An anecdote might help illustrate this: “Mr. Gonzalez,” a patient of mine in the San Francisco Bay area, whom I have known for years as his primary care physician, takes a trip to Lake Tahoe (at altitude), where he collapses (a syncopal episode). He is taken to a local emergency room, where he is noted to have a heart rhythm problem (bradycardia) – the emergency room has no access to my records, and the family has an incomplete list of his medications. The patient is unable to get into his patient portal that is linked to my EHR, where a meds list is contained (he doesn’t remember how to do this, and has forgotten his password). So the emergency department does its work-up from scratch. It is determined that he needs an emergency pacemaker, and he is transported to Sacramento where a cardiac procedure is performed. I never get wind of this from either the emergency department, or the cardiac treatment facility in Sacramento (which has a nice integrated EHR system within their network). A week later, I see the patient for follow up in my office, and am surprised to hear the interval history. We scramble to get the information from the cardiac facility (phone-and-fax), in order to make ongoing plans.
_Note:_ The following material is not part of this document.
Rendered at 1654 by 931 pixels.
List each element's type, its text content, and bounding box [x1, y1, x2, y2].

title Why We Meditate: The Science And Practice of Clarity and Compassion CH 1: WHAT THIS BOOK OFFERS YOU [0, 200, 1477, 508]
This is not an unusual situation. No organization-centric data system will solve this problem. So what will? We need to move to a patient-centric way of building health care data. What does that mean? How do we do this?

A vision for the future
We need to build technology that is patient (consumer) centric – meaning that an individual can sign up for (or be given) an account which is unique (no duplicates). This platform needs to be able to connect seamlessly with all the EHR systems (where they exist) that belong to the hospitals and physicians who are involved in the care team. It needs to be mobile and easy to use. Patient-centered, yet provider-enabling.

It is not enough to simply store one’s EHR data in a central place, a sort of “mint.com” for health data. It is not a passive health vault, only to be opened on rare occasion. The patient-centered platform needs to be dynamic, and allow all the members of the care team to communicate with each other in a real-time way – more of an instant messaging platform that ties to each EHR and connects, through the patient, to everyone else who is involved.

In the anecdote above, if the patient (or his surrogate) were to say to the out-of-area emergency department or hospital, “here, let me connect you with my healthcare circle”, and do so from their smartphone, and this resulted in the emergency department knowing who else had been involved, what the medications and chronic problem lists were, and allowed for an instant-message-like way of letting everyone else (e.g. the primary care physician – me) know what was going on, then that would get us closer to the goal of interconnected health data.

Of course, no one has built such a system. Yet. But with this kind of vision, which is built on patient-centricity, rather than organization-centricity, new technologies are being built. It is precisely in these kinds of exciting new industries that I am focusing much of my attention. This is our next stage in the evolution of health care.

Dr. Robert Rowley is a practicing family physician and healthcare information technology consultant. This article first published on his blog. From its inception through 2012, Dr. Rowley had been Practice Fusion’s Chief Medical Officer, having created the underlying technology in his own practice, and using that as the original foundation of the Practice Fusion web-based EHR. Dr. Rowley brings a depth of experience and expertise in health care as well as health IT, having been in clinical practice for 30 years, including experience as a Medical Director with Hill Physicians Medical Group and as a developer of the early EMR system Medical ChartWizard. His family practice in Hayward, CA has functioned without paper charts since 2002.